Riuh terdengar obrolan  ibu-ibu kartiniÂ
Yang bersantai di teduhnya pepohonan karet tak jauh dari rumah
Berlindung dari sengatan matahari pukul satu siang
Tapi pekerjaan mereka belum usai mengumpulkan ranting puntung kayu api
Cadangan penganti LPG 3 kg Melon yang harganya cukup mahal
Begitulah kegiatan sampingan sebagian ibung-ibung (ibu-ibu) dan perempuan setengah baya di dusun-dusun di Bumi Seganti Setungguan, julukan Kabupaten Lahat, Sumatera Selatan. Untuk menambah penghasilan keluarga menopang pendapatan suami mereka yang merupakan buruh tani atau buruh bangunan.
Biasanya selepas mereka melakukan pekerjaan pokok di rumah barulah mereka memasuki hutan-hutan dan kebun yang tak dirawat pemiliknya mencari kayu dan ranting atau biasa mereka menyebutnya puntung kayu. Sebab mereka tidak mampu memasak menggunakan bahan bakar LPG 3 kg (Melon) yang di dusun mereka harganya Rp 25.000 - Rp 28.000. Kartini desa ini harus memutar otak memenuhi kebutuhan dengan penghasilan seadanya.

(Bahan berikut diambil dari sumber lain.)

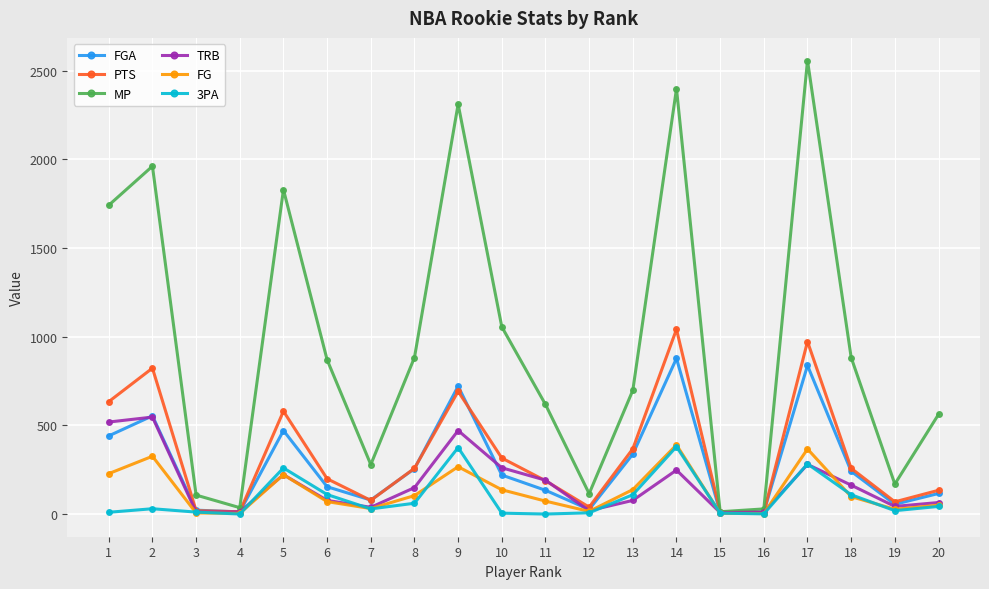

True or false: FGA has a value of 202 at 14.

False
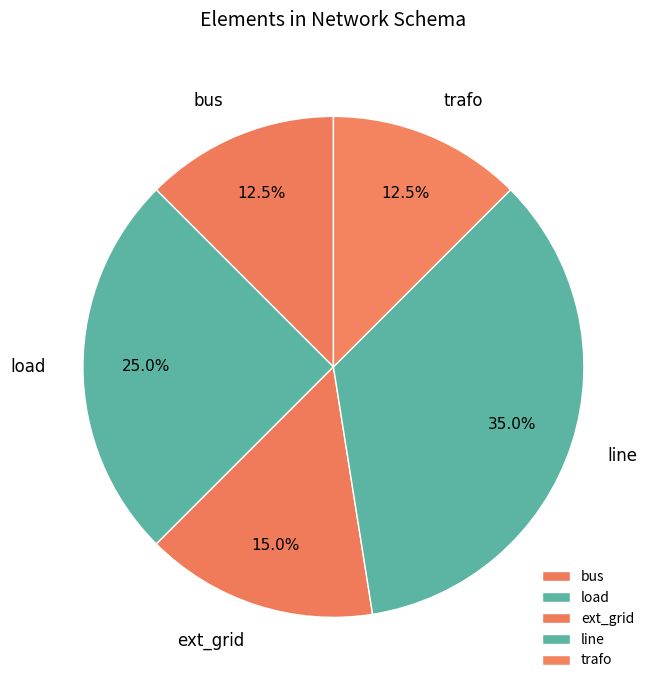

Combined, what portion of the pie is load and bus?

37.5%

"Awalnya puntung ini hanya untuk kebutuhan dapur kami saje, tapi karena lama-lama ada yang beli dan nambahi duit kebutuhan yang kurang akhirnya jadi kegitan rutin kami," ujar Novi (31) ibu beranak dua ini, yang merupakan warga Desa Batay, Lahat.
Memang kebutuhan pokok yang mereka harus penuhi tak sebanding dengan penghasilan keluarga ini. Dengan memiliki anak dua orang di usia sekolah, dan suami yang hanya buruh bangunan ini dirinya merasa sangat pas-pasan menghadapi tekanan hidup.
"Anak-anak harus dibelikan baju sehari-hari, baju sekolah, ongkos dan makan sehari-hari yang secukupnye saje," begitu ucap Novi yang tetap bersemangat mengisi kinjar-nya dengan puntung-puntung kayu api ini.